The classmates at your reunion got older, that’s for sure. Some have gotten a little wider, a bit grayer, too, and more lined than they were decades ago.

What’s funny, though, is that while you were reminiscing with these former-classmates-cum-friends, you didn’t notice gray hair. You didn’t see extra pounds or new wrinkles. You only saw children, the way they were in school.

Author Jonathan Kozol had children in his mind’s eye as he reconnected with interview subjects from 25 years ago. They were so little then–but in the new book “Fire in the Ashes” (c.2012, Crown Books, $27.00 / $32.00 Canada, 355 pages, includes index), you’ll meet the adults he found.
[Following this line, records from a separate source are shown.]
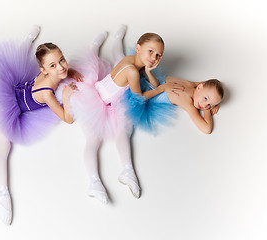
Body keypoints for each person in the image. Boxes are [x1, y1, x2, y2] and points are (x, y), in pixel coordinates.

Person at [63, 25, 180, 204]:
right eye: (151, 52)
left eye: (158, 55)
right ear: (138, 48)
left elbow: (152, 83)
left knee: (124, 130)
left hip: (112, 99)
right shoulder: (132, 71)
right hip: (95, 99)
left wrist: (149, 71)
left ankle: (127, 170)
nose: (154, 58)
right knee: (93, 140)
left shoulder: (133, 62)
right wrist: (162, 88)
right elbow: (139, 97)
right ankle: (94, 182)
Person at [0, 26, 81, 225]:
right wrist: (66, 97)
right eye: (53, 66)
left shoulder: (52, 74)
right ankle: (2, 195)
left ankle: (28, 41)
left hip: (20, 90)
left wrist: (68, 71)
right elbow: (68, 118)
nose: (61, 68)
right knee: (4, 147)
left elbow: (61, 71)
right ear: (44, 70)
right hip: (3, 105)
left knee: (22, 63)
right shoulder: (48, 93)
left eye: (62, 60)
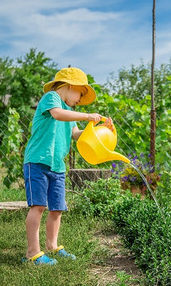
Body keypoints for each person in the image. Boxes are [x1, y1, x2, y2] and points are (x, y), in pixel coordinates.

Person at [22, 67, 113, 265]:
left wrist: (98, 128)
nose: (80, 99)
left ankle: (52, 246)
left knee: (57, 208)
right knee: (38, 206)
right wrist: (88, 115)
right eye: (81, 93)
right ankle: (32, 253)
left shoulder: (70, 112)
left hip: (57, 165)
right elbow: (57, 115)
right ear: (71, 85)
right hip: (37, 161)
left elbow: (76, 133)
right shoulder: (51, 98)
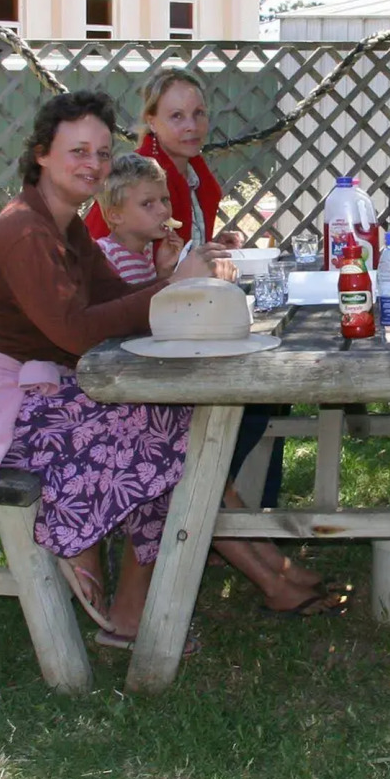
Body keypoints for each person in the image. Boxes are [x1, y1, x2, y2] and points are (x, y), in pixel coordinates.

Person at [0, 91, 232, 651]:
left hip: (34, 394)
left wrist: (163, 280)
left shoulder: (66, 228)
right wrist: (169, 289)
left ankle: (123, 600)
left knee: (172, 419)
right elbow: (75, 331)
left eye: (103, 153)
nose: (93, 164)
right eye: (78, 151)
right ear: (41, 154)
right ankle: (74, 539)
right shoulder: (25, 231)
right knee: (167, 428)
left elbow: (114, 303)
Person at [94, 153, 338, 618]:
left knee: (209, 466)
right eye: (148, 204)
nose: (163, 212)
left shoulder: (145, 257)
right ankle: (270, 578)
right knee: (194, 467)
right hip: (119, 400)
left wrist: (166, 273)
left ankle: (275, 563)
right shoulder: (107, 257)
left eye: (164, 200)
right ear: (114, 214)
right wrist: (172, 282)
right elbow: (125, 323)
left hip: (149, 394)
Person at [85, 68, 243, 250]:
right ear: (152, 122)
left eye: (198, 113)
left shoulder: (197, 175)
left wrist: (211, 245)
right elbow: (103, 255)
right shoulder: (135, 177)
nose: (191, 126)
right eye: (177, 116)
For the average New Yorker, the winter of 1985 was brutal. Temps stayed low, snow rose high, and winds were relentless.

For the poor and homeless staying at the Martinique Hotel in the shadow of Macy’s department store, though, winter was particularly challenging: heat was iffy at the Martinique, and busted windows often went unfixed.

Though he had worked on behalf of the poor in years past, Kozol said, “I had never seen destitution like this in America before.” Nearly every child he met that winter was hungry.

For two years, Kozol visited the Martinique, until the city relocated the hotel’s residents to housing units in The Bronx. Undaunted, he followed the families across the river.  He still follows some of them.

Since the release of the books that resulted from those interviews, Kozol says that his readers have wondered about the people–particularly the children–he wrote about so many years ago.

In this book, he tells us.

With assistance from the priest at the local church (“an extraordinary woman”), Kozol watched one family escape the city, though they couldn’t escape the crime. He watched a family fracture due to a mother’s death and a son’s drugs, while another family fractured because of immigration laws. He comforted a friend dying of AIDS, helped two children get out of the ‘hood and into boarding schools, and he served as godfather for another boy, folding into family after family . . . .

School started recently and the children in your neighborhood returned there with bright clothes and brighter smiles. But for some kids, the education system has failed and author Jonathan Kozol tackles that subject, among others, in his book.

Opening with a story of triumph that turns tragic, Kozol grabs his readers by the collars and forces us to see that which we’d rather ignore: drug abuse as a normal part of life, murder too-common, lackadaisical schools, lack of food, lack of appropriate clothing, lack of safety.

We can’t look away, nor do we want to: Kozol then tells of the tragic-turned-triumphant, children that adapted, adults who moved mountains to help, academies that opened their doors, and donors–like his readers–who’ve opened their hearts.

So check your wallet. Check your soul. Then check out this magnificent book, because I think you’ll like it. For anyone who cares about his fellow human, “Fire in the Ashes” burns bright.